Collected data
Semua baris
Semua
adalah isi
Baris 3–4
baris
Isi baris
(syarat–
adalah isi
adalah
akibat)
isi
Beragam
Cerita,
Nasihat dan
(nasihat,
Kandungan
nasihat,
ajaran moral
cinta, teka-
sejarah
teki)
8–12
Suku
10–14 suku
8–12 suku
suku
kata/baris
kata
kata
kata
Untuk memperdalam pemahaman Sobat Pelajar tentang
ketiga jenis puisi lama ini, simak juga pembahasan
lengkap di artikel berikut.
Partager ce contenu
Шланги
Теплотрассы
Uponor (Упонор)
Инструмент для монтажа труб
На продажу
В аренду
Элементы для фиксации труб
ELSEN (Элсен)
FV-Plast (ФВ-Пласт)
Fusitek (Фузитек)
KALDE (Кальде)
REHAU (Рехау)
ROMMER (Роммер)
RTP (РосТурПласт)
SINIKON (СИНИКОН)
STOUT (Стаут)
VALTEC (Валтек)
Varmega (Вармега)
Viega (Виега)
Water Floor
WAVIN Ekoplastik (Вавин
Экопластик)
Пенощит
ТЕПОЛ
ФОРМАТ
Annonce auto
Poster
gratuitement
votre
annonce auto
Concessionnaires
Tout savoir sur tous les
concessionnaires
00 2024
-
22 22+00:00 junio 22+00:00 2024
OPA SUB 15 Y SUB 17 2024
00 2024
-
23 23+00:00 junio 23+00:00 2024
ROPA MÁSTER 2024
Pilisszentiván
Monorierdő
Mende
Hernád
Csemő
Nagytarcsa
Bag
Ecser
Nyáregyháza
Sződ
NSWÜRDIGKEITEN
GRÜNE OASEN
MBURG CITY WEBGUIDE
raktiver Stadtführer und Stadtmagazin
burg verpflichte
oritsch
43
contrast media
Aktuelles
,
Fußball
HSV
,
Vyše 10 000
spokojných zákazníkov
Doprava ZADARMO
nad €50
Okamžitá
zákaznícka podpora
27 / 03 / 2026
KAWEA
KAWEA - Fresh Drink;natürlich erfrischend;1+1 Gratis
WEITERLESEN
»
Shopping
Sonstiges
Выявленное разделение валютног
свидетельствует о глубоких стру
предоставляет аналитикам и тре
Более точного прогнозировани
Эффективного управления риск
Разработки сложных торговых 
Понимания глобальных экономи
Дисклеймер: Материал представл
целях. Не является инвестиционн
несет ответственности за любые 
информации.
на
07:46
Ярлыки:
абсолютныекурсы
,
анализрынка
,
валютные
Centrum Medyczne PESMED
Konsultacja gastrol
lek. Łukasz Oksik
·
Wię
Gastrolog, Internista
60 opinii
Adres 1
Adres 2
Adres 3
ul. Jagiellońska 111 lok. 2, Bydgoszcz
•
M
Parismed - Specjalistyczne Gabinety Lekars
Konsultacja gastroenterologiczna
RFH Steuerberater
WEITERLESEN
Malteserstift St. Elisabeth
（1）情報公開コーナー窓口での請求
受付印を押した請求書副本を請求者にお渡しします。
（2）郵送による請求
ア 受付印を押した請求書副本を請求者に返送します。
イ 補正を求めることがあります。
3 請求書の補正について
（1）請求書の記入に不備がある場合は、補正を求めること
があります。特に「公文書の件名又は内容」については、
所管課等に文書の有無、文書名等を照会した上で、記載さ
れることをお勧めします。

REQUEST
Copy out the data in full, exactly.

ANSWER BOX
Semua baris
Semua
adalah isi
Baris 3–4
baris
Isi baris
(syarat–
adalah isi
adalah
akibat)
isi
Beragam
Cerita,
Nasihat dan
(nasihat,
Kandungan
nasihat,
ajaran moral
cinta, teka-
sejarah
teki)
8–12
Suku
10–14 suku
8–12 suku
suku
kata/baris
kata
kata
kata
Untuk memperdalam pemahaman Sobat Pelajar tentang
ketiga jenis puisi lama ini, simak juga pembahasan
lengkap di artikel berikut.
Partager ce contenu
Шланги
Теплотрассы
Uponor (Упонор)
Инструмент для монтажа труб
На продажу
В аренду
Элементы для фиксации труб
ELSEN (Элсен)
FV-Plast (ФВ-Пласт)
Fusitek (Фузитек)
KALDE (Кальде)
REHAU (Рехау)
ROMMER (Роммер)
RTP (РосТурПласт)
SINIKON (СИНИКОН)
STOUT (Стаут)
VALTEC (Валтек)
Varmega (Вармега)
Viega (Виега)
Water Floor
WAVIN Ekoplastik (Вавин
Экопластик)
Пенощит
ТЕПОЛ
ФОРМАТ
Annonce auto
Poster
gratuitement
votre
annonce auto
Concessionnaires
Tout savoir sur tous les
concessionnaires
00 2024
-
22 22+00:00 junio 22+00:00 2024
OPA SUB 15 Y SUB 17 2024
00 2024
-
23 23+00:00 junio 23+00:00 2024
ROPA MÁSTER 2024
Pilisszentiván
Monorierdő
Mende
Hernád
Csemő
Nagytarcsa
Bag
Ecser
Nyáregyháza
Sződ
NSWÜRDIGKEITEN
GRÜNE OASEN
MBURG CITY WEBGUIDE
raktiver Stadtführer und Stadtmagazin
burg verpflichte
oritsch
43
contrast media
Aktuelles
,
Fußball
HSV
,
Vyše 10 000
spokojných zákazníkov
Doprava ZADARMO
nad €50
Okamžitá
zákaznícka podpora
27 / 03 / 2026
KAWEA
KAWEA - Fresh Drink;natürlich erfrischend;1+1 Gratis
WEITERLESEN
»
Shopping
Sonstiges
Выявленное разделение валютног
свидетельствует о глубоких стру
предоставляет аналитикам и тре
Более точного прогнозировани
Эффективного управления риск
Разработки сложных торговых 
Понимания глобальных экономи
Дисклеймер: Материал представл
целях. Не является инвестиционн
несет ответственности за любые 
информации.
на
07:46
Ярлыки:
абсолютныекурсы
,
анализрынка
,
валютные
Centrum Medyczne PESMED
Konsultacja gastrol
lek. Łukasz Oksik
·
Wię
Gastrolog, Internista
60 opinii
Adres 1
Adres 2
Adres 3
ul. Jagiellońska 111 lok. 2, Bydgoszcz
•
M
Parismed - Specjalistyczne Gabinety Lekars
Konsultacja gastroenterologiczna
RFH Steuerberater
WEITERLESEN
Malteserstift St. Elisabeth
（1）情報公開コーナー窓口での請求
受付印を押した請求書副本を請求者にお渡しします。
（2）郵送による請求
ア 受付印を押した請求書副本を請求者に返送します。
イ 補正を求めることがあります。
3 請求書の補正について
（1）請求書の記入に不備がある場合は、補正を求めること
があります。特に「公文書の件名又は内容」については、
所管課等に文書の有無、文書名等を照会した上で、記載さ
れることをお勧めします。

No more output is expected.